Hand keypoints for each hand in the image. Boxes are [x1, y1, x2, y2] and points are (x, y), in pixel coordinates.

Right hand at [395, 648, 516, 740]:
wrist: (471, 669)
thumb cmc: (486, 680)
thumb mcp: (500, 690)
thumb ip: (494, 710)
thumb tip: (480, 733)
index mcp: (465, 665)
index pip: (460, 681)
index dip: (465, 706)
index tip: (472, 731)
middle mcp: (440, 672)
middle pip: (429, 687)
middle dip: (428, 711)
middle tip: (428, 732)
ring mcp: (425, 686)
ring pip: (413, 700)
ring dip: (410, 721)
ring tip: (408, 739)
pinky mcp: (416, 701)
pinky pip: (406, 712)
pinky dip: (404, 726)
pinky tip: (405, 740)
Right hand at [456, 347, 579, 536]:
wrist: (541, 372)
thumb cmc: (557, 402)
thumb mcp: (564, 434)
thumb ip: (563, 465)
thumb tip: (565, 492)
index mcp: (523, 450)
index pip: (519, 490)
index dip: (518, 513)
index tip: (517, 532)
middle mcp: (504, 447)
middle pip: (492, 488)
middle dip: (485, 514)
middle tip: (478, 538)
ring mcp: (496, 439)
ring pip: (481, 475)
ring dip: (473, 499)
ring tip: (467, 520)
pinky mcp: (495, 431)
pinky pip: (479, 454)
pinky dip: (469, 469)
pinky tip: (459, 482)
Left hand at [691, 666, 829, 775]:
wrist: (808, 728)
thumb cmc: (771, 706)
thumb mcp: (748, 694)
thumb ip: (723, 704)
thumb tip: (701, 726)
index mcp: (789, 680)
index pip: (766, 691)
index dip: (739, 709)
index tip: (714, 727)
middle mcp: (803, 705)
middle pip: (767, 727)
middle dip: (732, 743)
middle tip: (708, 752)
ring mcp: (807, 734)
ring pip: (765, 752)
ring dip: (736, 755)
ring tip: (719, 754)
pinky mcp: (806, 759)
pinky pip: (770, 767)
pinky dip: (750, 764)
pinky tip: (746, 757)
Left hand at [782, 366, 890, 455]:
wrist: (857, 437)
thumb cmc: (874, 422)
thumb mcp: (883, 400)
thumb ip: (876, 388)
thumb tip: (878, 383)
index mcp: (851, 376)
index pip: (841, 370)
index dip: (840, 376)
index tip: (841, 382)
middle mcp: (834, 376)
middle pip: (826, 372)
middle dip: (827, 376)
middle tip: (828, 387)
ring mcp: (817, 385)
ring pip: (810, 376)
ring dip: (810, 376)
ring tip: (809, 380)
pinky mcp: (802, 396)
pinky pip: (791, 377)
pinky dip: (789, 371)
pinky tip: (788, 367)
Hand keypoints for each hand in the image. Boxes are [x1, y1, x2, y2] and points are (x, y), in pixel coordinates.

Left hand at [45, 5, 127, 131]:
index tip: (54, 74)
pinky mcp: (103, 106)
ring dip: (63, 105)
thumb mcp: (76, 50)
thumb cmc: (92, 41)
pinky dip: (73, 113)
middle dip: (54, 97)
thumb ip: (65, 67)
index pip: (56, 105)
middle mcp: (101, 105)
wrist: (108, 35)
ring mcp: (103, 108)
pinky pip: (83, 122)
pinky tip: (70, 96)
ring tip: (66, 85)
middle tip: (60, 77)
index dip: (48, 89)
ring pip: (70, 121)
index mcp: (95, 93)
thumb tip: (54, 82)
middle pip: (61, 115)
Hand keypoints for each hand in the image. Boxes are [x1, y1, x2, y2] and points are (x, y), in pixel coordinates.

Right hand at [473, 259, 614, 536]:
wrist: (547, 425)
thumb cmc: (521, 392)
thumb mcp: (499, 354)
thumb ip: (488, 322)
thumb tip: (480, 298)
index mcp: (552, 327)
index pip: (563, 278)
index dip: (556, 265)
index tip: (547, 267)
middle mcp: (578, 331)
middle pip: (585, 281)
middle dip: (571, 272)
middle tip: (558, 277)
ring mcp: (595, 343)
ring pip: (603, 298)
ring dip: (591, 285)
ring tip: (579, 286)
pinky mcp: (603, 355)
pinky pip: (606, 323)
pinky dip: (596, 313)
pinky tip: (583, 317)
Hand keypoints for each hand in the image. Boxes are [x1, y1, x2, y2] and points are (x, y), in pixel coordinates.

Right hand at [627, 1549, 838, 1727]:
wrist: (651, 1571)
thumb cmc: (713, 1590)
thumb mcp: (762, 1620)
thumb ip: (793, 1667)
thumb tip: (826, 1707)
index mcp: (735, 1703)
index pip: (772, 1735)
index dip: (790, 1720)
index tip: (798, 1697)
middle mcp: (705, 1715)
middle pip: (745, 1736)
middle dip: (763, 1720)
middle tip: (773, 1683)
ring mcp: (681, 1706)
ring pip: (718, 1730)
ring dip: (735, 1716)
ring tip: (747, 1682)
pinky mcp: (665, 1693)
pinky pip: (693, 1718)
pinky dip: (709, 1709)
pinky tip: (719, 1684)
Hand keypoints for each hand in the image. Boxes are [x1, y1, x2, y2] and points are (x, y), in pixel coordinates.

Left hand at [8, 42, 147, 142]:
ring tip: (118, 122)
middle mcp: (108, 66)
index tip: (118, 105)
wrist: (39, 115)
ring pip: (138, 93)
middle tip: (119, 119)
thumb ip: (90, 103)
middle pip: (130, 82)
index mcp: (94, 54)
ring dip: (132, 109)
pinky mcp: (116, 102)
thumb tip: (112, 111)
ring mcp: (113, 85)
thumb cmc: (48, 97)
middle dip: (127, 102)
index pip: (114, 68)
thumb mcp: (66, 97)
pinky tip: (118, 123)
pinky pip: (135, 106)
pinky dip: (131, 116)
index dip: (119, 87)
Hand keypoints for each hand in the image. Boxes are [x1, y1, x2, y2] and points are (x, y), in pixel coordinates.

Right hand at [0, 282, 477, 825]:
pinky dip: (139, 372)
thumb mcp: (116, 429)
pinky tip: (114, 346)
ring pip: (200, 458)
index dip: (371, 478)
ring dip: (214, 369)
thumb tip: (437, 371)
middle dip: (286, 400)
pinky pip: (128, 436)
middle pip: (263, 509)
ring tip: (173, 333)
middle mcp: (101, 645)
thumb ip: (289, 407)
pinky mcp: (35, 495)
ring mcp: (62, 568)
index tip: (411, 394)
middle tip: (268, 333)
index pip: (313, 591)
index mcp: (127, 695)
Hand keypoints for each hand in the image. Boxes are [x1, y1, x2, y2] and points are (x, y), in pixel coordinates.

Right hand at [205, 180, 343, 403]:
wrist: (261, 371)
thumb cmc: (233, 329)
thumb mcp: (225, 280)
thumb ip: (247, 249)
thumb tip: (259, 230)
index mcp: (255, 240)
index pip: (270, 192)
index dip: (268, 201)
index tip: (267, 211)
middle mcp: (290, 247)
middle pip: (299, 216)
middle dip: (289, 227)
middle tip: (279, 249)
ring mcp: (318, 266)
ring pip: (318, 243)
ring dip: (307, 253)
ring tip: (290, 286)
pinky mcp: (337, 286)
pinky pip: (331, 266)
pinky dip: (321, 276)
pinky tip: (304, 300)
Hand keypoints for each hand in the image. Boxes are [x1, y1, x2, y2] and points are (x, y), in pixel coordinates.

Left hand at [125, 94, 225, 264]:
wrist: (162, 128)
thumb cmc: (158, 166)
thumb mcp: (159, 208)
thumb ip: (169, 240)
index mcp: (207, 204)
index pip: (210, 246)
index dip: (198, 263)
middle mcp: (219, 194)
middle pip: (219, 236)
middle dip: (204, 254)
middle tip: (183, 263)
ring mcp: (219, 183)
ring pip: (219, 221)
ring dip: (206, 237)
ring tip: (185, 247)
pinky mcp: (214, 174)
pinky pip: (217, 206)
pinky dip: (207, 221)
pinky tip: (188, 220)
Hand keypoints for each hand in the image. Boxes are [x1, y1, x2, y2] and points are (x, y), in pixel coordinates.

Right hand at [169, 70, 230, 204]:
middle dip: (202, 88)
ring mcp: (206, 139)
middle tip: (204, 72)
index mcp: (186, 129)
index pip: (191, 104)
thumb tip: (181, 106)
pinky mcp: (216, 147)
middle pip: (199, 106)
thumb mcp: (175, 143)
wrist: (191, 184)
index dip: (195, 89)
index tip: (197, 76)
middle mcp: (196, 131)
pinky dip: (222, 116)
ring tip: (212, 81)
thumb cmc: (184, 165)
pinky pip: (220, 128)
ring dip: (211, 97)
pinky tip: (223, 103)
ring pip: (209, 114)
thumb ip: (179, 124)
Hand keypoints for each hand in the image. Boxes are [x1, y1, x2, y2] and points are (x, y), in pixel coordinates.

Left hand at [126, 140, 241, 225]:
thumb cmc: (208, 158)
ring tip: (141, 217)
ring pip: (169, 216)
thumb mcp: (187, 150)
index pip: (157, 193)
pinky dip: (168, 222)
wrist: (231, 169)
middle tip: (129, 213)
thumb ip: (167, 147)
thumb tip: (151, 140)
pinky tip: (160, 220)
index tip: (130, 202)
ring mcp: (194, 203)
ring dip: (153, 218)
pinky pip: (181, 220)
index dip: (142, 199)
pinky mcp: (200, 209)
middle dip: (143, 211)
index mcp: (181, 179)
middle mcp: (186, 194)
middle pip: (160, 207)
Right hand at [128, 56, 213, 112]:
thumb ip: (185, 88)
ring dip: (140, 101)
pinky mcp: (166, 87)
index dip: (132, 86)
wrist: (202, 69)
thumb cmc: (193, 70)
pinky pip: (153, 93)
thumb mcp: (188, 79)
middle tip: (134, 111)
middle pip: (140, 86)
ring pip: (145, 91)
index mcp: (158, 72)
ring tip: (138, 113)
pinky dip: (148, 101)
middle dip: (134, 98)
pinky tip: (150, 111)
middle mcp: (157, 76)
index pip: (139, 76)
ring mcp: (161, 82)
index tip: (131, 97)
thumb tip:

- - - - - - -

WORK REQUIRED » Could you restate word for word the lines above, from the one that contains "middle pip: (767, 727)" through the one that contains "pinky mcp: (802, 396)", and no others?

EXPECTED ANSWER »
middle pip: (767, 727)
middle dip: (732, 743)
middle tip: (708, 752)
ring mcp: (807, 734)
ring pip: (765, 752)
ring dip: (736, 755)
ring tip: (719, 754)
pinky mcp: (806, 759)
pinky pip: (770, 767)
pinky dip: (750, 764)
pinky tip: (746, 757)
Left hand at [782, 366, 890, 455]:
wrist: (857, 437)
thumb cmc: (874, 422)
thumb mcp: (883, 400)
thumb ip: (876, 388)
thumb tip: (878, 383)
index mcp: (851, 376)
index pip: (841, 370)
index dip: (840, 376)
index tip: (841, 382)
middle mcp: (834, 376)
middle pip: (826, 372)
middle dip: (827, 376)
middle tip: (828, 387)
ring mcp: (817, 385)
ring pip: (810, 376)
ring dip: (810, 376)
ring tip: (809, 380)
pinky mcp: (802, 396)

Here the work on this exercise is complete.